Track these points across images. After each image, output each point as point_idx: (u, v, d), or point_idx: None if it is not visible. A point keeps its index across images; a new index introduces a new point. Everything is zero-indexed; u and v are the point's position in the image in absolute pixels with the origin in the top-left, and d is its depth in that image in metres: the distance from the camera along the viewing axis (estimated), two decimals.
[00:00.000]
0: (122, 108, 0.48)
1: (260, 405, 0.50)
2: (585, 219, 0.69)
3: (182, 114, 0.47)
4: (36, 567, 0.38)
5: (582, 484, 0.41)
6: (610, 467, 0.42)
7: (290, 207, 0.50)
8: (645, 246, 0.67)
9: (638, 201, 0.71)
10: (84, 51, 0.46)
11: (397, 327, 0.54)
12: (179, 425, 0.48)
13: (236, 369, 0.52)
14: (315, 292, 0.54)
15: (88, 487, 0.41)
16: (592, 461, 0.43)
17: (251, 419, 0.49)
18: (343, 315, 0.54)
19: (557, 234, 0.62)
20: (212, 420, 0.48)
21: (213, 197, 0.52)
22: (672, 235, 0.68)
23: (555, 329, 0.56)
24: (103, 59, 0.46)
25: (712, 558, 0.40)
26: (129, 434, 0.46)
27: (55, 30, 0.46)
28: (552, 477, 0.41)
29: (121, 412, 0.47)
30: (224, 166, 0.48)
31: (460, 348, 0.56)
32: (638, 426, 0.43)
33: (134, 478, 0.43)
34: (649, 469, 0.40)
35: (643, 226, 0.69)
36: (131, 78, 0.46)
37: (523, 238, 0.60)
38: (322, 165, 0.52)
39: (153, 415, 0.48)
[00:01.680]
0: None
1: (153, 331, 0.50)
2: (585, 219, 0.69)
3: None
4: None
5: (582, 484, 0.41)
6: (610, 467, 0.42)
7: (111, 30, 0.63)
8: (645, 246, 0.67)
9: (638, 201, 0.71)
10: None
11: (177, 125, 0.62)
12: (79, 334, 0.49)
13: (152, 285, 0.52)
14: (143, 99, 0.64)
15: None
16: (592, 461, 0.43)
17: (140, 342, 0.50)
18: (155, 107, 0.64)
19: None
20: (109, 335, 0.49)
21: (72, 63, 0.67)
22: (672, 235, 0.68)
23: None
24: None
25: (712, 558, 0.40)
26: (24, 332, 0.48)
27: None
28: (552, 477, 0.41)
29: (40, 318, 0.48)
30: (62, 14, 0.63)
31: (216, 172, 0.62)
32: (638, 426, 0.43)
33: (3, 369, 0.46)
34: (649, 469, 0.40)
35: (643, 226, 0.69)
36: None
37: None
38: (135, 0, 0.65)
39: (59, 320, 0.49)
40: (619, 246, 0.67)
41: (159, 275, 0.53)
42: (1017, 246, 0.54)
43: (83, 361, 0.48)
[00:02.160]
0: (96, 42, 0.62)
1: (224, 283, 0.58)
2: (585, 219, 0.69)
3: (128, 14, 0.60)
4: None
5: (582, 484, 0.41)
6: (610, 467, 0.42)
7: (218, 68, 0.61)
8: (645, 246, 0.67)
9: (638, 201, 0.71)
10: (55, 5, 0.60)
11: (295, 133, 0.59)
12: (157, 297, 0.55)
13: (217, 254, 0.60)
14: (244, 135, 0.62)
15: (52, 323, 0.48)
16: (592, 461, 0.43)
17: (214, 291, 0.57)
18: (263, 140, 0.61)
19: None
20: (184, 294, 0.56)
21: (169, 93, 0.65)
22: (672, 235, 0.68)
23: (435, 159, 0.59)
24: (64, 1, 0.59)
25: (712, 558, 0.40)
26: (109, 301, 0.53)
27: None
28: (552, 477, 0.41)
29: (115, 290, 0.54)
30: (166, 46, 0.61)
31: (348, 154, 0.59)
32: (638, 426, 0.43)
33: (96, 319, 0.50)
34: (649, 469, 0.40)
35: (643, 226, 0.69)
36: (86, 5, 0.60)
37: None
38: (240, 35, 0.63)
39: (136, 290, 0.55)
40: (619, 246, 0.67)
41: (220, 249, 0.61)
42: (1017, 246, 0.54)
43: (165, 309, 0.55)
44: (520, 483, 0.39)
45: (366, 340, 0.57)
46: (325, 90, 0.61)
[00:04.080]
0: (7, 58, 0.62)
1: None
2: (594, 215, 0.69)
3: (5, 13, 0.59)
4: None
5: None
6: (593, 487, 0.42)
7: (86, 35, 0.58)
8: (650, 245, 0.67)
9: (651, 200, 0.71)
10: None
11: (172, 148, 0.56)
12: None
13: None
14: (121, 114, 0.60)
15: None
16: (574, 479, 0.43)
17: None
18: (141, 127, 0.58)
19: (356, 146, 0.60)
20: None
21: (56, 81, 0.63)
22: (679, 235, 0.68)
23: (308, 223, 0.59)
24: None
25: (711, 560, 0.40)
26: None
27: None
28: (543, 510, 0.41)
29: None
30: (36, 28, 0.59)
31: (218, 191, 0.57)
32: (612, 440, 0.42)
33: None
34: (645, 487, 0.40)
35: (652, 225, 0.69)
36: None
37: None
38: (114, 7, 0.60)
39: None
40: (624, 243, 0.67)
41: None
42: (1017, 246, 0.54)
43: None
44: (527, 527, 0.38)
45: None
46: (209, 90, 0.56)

+ + +

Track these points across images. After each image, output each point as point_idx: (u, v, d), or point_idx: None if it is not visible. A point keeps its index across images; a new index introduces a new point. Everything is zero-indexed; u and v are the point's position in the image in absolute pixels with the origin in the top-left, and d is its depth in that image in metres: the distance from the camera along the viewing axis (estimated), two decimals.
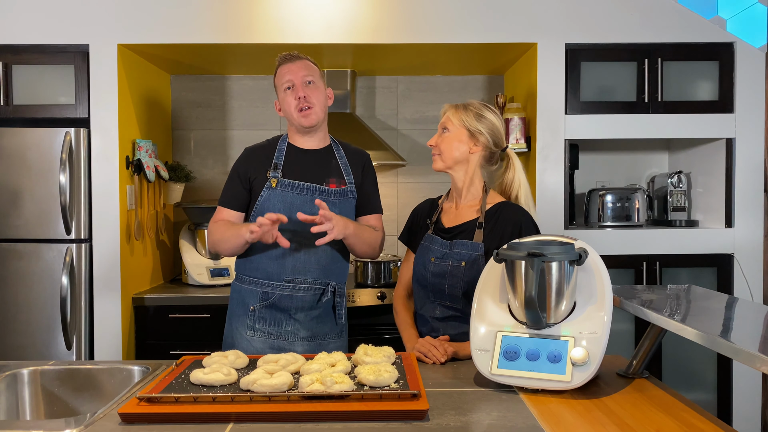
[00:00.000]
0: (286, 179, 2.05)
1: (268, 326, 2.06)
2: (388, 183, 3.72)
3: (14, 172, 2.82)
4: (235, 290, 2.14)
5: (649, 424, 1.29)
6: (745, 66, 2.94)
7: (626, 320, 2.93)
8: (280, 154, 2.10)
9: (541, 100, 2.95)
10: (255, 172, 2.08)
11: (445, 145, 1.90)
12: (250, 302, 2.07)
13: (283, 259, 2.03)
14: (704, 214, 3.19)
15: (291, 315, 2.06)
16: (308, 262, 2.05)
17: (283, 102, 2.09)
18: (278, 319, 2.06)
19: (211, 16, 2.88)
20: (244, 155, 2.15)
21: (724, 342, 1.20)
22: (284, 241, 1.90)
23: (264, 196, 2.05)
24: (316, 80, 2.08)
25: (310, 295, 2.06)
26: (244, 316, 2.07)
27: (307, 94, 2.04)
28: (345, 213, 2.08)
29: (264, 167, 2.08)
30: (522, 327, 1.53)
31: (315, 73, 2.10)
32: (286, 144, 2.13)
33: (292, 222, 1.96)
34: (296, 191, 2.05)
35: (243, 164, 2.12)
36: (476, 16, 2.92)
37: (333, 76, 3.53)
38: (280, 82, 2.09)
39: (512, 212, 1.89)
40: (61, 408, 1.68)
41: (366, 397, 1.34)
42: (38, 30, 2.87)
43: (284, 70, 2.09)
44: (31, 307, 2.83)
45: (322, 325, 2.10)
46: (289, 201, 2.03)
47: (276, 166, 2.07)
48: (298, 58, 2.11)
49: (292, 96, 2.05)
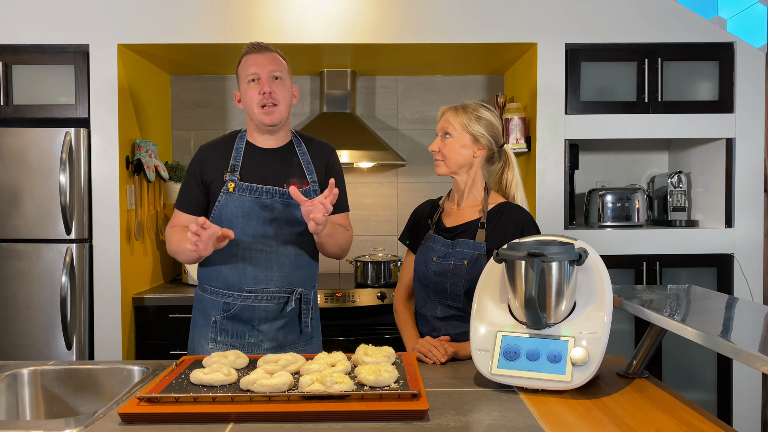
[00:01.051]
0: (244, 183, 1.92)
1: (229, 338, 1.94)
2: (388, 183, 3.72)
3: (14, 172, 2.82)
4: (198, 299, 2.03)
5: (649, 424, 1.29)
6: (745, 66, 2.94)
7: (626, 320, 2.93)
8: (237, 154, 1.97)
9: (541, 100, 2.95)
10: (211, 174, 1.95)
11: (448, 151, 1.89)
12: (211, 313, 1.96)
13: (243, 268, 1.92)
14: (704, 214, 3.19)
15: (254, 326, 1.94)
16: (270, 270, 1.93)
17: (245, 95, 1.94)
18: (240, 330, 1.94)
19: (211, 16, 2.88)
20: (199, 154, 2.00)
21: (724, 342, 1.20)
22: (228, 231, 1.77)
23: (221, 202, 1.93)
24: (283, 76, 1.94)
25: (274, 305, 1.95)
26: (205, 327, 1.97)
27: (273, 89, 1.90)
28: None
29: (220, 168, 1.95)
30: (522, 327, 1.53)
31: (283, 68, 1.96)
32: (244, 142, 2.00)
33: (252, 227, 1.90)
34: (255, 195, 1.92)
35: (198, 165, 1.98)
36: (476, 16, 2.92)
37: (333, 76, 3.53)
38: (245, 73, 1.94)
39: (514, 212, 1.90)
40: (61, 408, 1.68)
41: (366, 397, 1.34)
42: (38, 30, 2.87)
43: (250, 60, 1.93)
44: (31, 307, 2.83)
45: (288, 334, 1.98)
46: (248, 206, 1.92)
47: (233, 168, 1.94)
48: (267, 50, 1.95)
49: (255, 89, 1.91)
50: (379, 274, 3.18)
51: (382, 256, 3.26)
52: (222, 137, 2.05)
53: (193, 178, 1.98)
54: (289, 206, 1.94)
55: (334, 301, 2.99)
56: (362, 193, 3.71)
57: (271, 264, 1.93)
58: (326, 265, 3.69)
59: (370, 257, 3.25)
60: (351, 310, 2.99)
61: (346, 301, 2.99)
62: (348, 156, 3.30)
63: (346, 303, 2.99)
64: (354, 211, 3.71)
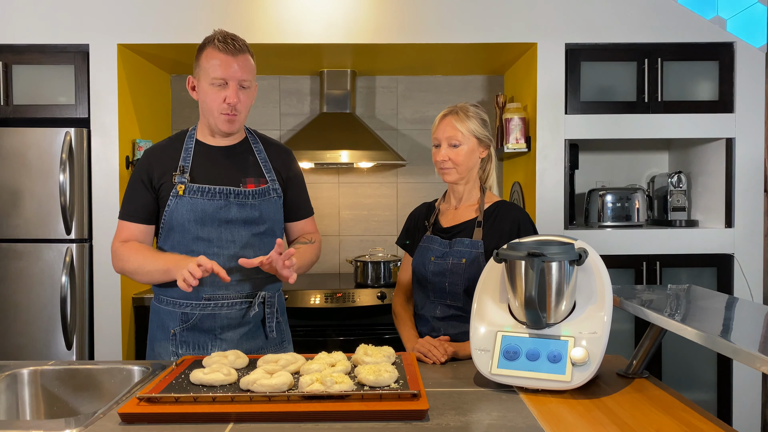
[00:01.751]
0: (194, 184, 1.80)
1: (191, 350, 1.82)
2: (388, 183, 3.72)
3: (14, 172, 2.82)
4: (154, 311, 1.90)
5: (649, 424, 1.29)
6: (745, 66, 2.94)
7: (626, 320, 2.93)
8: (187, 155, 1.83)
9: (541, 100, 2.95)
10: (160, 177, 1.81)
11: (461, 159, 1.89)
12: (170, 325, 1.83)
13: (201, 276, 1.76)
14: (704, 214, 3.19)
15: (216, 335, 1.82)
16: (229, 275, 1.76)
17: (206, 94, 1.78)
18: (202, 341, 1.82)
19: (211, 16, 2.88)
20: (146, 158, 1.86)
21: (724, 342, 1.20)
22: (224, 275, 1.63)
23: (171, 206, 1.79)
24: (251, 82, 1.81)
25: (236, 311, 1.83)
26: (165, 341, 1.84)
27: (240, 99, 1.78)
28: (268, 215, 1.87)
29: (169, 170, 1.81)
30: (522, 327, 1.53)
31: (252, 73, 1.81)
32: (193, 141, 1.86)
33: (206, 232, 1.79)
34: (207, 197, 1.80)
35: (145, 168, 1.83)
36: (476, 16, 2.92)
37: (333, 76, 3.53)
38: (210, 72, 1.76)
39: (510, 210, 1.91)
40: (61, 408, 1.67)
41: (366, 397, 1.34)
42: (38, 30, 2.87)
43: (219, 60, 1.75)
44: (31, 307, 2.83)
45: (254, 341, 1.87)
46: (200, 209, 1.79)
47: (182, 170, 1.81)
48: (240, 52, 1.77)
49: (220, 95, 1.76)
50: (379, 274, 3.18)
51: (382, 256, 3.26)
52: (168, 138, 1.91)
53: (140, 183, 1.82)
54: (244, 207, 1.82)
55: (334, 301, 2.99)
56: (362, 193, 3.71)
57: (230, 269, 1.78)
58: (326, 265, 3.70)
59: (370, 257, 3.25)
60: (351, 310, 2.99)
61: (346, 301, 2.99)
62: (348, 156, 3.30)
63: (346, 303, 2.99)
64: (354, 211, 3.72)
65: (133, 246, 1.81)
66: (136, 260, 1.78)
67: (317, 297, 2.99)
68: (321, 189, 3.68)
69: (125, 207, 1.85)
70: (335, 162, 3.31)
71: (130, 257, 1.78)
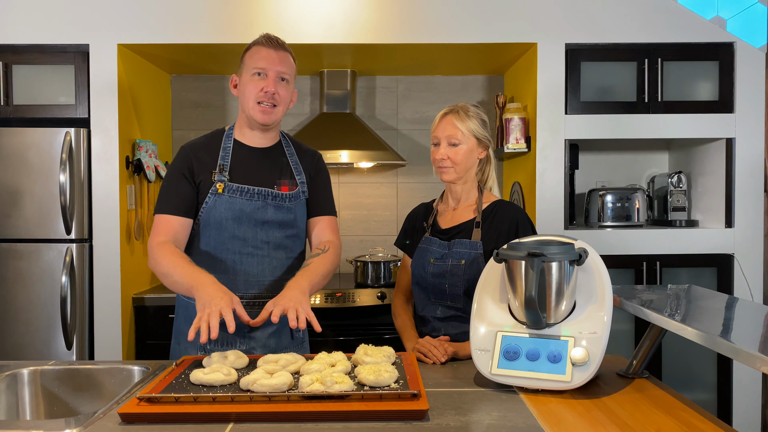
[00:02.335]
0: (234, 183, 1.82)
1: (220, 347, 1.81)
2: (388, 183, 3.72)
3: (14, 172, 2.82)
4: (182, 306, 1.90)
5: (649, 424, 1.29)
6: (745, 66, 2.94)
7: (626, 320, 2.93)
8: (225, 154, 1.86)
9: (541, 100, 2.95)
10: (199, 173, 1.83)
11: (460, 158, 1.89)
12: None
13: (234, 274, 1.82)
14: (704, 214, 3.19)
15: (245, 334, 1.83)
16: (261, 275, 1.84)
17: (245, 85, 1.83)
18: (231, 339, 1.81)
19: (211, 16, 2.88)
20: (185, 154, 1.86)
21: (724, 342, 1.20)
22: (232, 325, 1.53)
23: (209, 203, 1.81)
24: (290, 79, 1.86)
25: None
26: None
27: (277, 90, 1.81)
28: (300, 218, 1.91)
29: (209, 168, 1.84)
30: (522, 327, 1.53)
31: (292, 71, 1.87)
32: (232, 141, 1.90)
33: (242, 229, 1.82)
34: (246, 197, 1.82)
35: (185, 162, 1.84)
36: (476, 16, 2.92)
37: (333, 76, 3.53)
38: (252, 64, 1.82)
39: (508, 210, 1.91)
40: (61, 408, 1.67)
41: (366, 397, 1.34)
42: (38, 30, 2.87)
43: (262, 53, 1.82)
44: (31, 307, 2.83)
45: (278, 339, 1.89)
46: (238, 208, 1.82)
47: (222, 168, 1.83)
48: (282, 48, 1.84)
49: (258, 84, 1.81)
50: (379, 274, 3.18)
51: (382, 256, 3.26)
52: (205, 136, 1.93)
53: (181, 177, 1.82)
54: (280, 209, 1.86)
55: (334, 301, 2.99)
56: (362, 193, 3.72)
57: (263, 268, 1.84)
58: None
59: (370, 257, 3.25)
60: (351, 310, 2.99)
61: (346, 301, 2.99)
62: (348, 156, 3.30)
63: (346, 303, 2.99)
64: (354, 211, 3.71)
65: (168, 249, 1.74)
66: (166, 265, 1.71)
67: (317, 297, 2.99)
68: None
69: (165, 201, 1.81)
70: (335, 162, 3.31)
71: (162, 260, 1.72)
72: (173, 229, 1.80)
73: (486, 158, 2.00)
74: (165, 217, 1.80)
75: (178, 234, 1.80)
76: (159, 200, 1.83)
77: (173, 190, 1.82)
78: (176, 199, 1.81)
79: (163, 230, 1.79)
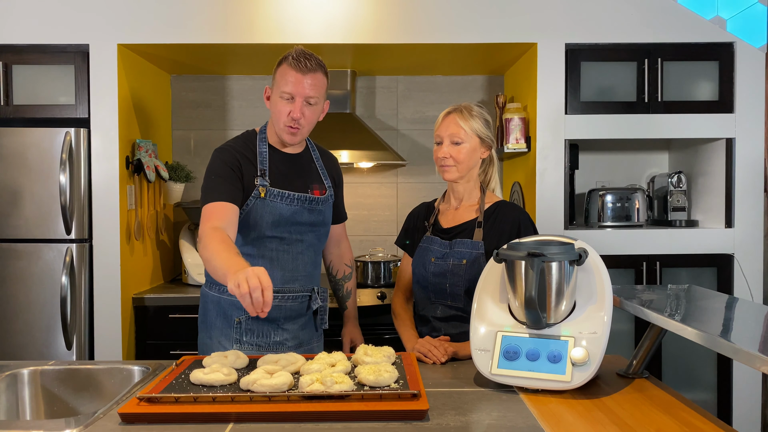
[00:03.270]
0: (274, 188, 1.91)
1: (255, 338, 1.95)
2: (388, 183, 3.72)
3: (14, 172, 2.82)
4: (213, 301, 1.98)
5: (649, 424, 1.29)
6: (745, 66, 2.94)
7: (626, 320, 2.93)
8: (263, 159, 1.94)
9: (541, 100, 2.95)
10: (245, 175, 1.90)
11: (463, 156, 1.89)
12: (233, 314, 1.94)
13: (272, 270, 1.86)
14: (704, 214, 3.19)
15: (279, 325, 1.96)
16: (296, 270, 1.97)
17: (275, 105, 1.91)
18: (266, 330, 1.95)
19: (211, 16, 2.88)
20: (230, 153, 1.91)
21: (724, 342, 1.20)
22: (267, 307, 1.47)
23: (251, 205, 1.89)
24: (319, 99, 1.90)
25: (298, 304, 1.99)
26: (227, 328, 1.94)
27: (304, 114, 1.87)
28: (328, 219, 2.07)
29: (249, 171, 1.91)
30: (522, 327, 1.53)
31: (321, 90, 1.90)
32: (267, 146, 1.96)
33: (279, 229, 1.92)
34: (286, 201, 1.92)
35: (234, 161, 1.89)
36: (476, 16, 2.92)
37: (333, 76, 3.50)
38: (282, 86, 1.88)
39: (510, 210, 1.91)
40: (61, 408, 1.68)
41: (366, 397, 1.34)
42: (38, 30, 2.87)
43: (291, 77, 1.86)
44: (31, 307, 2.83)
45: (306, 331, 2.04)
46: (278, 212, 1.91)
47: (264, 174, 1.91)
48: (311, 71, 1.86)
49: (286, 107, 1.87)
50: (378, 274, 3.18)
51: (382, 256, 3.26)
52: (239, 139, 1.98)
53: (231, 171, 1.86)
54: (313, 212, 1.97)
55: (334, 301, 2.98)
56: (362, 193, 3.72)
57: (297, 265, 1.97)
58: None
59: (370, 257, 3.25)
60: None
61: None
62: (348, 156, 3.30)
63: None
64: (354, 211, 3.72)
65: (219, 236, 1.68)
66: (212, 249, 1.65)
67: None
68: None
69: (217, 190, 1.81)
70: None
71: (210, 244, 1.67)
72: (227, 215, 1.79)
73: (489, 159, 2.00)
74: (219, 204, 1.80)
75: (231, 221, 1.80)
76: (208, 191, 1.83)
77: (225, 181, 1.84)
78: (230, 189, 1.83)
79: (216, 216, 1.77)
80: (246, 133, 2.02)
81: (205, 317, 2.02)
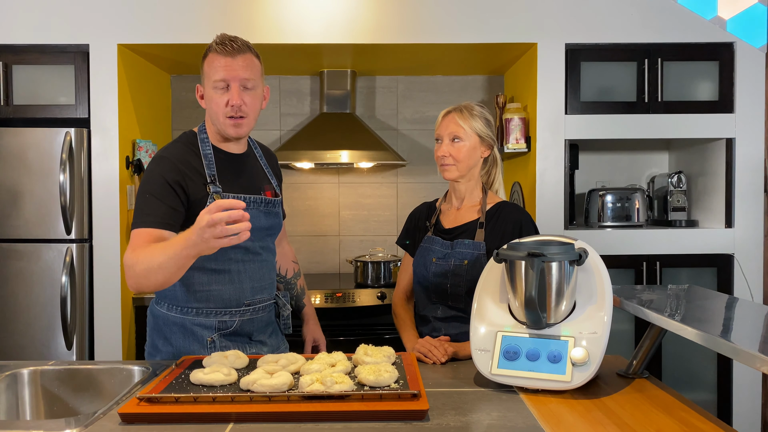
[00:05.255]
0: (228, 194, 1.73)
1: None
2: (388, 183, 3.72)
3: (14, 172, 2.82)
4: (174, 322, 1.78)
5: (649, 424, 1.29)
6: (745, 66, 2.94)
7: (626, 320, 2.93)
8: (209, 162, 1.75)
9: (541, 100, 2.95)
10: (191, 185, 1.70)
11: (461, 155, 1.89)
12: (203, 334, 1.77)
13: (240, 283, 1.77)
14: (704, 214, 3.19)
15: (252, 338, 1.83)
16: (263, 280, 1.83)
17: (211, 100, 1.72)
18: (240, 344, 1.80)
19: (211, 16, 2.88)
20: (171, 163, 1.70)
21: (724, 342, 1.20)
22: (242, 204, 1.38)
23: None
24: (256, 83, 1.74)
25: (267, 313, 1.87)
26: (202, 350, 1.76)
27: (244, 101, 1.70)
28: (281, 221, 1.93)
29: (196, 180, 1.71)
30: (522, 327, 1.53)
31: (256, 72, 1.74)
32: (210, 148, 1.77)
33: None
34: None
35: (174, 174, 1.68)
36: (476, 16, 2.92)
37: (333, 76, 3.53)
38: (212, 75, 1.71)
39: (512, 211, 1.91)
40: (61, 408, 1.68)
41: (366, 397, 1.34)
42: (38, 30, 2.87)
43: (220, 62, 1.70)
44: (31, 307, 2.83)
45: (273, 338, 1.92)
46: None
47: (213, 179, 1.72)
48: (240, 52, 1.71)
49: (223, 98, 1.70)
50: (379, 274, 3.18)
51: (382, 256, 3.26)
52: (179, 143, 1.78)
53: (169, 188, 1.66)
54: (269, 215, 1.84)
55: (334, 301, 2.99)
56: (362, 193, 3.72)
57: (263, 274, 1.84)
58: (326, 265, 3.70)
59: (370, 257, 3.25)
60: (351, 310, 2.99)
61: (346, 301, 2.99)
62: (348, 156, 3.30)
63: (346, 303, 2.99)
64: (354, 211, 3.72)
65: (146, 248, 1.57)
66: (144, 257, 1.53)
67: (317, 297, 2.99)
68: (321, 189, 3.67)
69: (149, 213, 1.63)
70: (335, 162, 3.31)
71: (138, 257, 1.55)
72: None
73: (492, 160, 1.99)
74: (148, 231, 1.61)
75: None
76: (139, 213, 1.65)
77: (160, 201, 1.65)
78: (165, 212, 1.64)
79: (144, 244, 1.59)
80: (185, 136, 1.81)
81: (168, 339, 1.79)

+ + +

• WORK TO BE COMPLETED:
Where the listing above has a line with "13: (283, 259, 2.03)", start there, and output every line exactly through the line with "43: (284, 70, 2.09)", which is also included.

• SOLUTION FOR THIS PROBLEM:
13: (283, 259, 2.03)
14: (704, 214, 3.19)
15: (291, 315, 2.06)
16: (308, 262, 2.05)
17: (283, 102, 2.09)
18: (278, 319, 2.06)
19: (211, 16, 2.88)
20: (244, 155, 2.15)
21: (724, 342, 1.20)
22: (284, 241, 1.90)
23: (264, 196, 2.05)
24: (316, 80, 2.08)
25: (310, 295, 2.06)
26: (244, 316, 2.07)
27: (307, 94, 2.04)
28: (345, 213, 2.08)
29: (264, 167, 2.08)
30: (522, 327, 1.53)
31: (315, 73, 2.10)
32: (286, 144, 2.13)
33: (292, 222, 1.96)
34: (296, 191, 2.05)
35: (243, 164, 2.12)
36: (476, 16, 2.92)
37: (333, 76, 3.53)
38: (280, 82, 2.09)
39: (512, 212, 1.89)
40: (61, 408, 1.68)
41: (366, 397, 1.34)
42: (38, 30, 2.87)
43: (284, 70, 2.09)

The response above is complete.